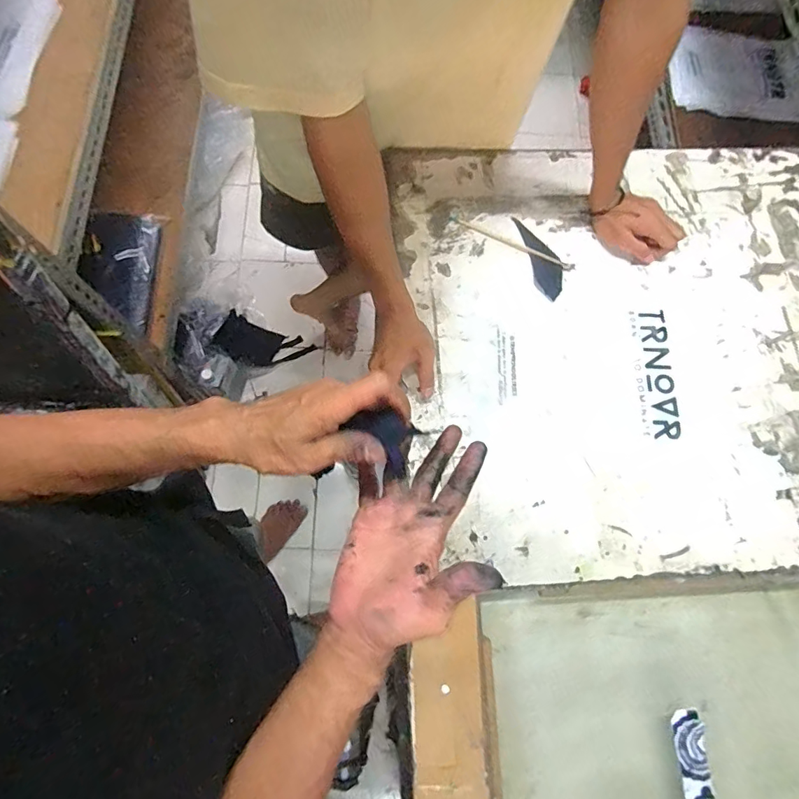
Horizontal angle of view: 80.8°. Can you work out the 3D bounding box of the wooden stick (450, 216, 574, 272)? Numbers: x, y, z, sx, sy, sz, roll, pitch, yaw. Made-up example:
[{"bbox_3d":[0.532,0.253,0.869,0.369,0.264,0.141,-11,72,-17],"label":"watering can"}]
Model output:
[{"bbox_3d":[0.167,-0.232,0.698,0.193,0.005,0.013,24,75,5],"label":"wooden stick"}]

▶ [WHAT YOU NEED TO DO]: The material above must be set down word for word, with no picture carried over.

▶ [RESPONSE FOR THIS EXERCISE]:
Horizontal angle of view: 80.8°. Can you work out the 3D bounding box of the wooden stick (450, 216, 574, 272)? Numbers: x, y, z, sx, sy, sz, roll, pitch, yaw. Made-up example:
[{"bbox_3d":[0.532,0.253,0.869,0.369,0.264,0.141,-11,72,-17],"label":"watering can"}]
Model output:
[{"bbox_3d":[0.167,-0.232,0.698,0.193,0.005,0.013,24,75,5],"label":"wooden stick"}]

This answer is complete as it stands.